• _ТЕКСТ_:
━━━━━━━━━━
Я хотел провести еще одну, последнюю тренировку в борцовском зале Стэнфордского университета, и она должна была быть с Дэйвом. Думаю, что это была моя лучшая тренировка с ним. Дэйв, судя по всему, понимал, как мне тяжело уезжать. В конце тренировки он попросил помочь ему отработать захваты за шею. Когда мы занимались этим, он остановился и посмотрел мне прямо в глаза.
– Я уже давно не говорил тебе, что люблю тебя, – сказал он. – Так вот, я делаю это.
И затем он поцеловал меня в щеку.
Проблемы спортивного центра и его создателя
Джон Дюпон был самым богатым человеком из всех, кого я встречал. И самым обездоленным. Есть в жизни некоторые вещи, которые элементарно нельзя купить, но Джон Дюпон все же пытался сделать это. Мне вскоре предстояло узнать, что он был не просто человеком, сложным для понимания, или человеком со странностями – он умел плести интриги и манипулировать другими с такой ловкостью, какой ранее мне не доводилось еще видеть. Его деньги позволяли ему иметь власть над людьми, и нельзя сказать, чтобы такое положение дел было нормальным.
Он считал, что у каждого есть своя цена, и стремился для каждого определить ее.
Мне пришлось столкнуться с этим практически сразу же.
Я платил около восьмисот долларов в месяц за квартиру с одной спальней в пригороде, где проживал средний класс, «синие воротнички», в трех милях от университетского городка Вилланова. В гостиной стоял диван с креслом, в моей спальне – письменный стол. В том же здании были оборудованы монетные стиральная машина и сушилка, и в целом я вполне недурно устроился в чистом жилом районе.
━━━━━━━━━━
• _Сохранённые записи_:
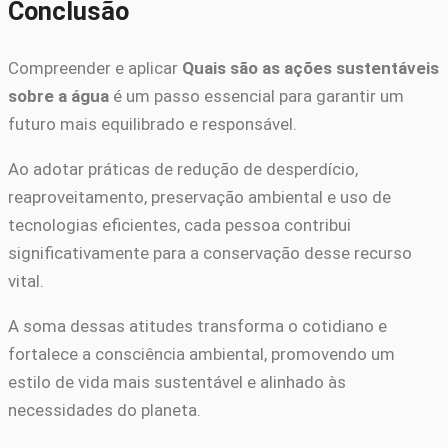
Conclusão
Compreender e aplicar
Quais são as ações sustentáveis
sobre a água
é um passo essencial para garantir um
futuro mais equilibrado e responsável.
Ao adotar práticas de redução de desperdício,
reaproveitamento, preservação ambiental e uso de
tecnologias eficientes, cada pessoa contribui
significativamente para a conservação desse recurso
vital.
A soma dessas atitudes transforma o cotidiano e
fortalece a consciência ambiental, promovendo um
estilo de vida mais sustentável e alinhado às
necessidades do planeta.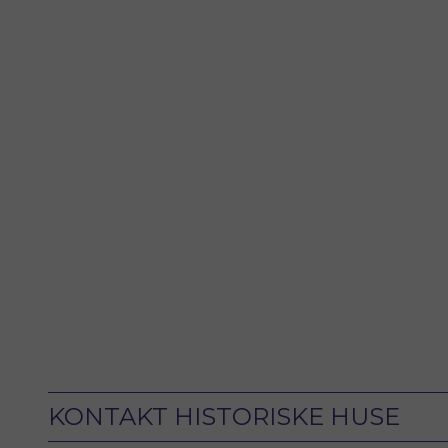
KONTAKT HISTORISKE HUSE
━━━━━━━━━━
• _ЗАДАНИЯ_:
1 – Сколько, согласно тексту, рассказчик платил в месяц за квартиру с одной спальней?
2 – Изложите содержание текста в двух предложениях.

• _ОТВЕТЫ К ЗАДАНИЯМ_:
1 – Около восьмисот долларов в месяц.

2 – На последней тренировке в борцовском зале Стэнфордского университета Дэйв сказал рассказчику, что любит его, и поцеловал его в щеку. Джон Дюпон описан как самый богатый и вместе с тем самый обездоленный человек, который умело манипулировал людьми и считал, что у каждого есть своя цена.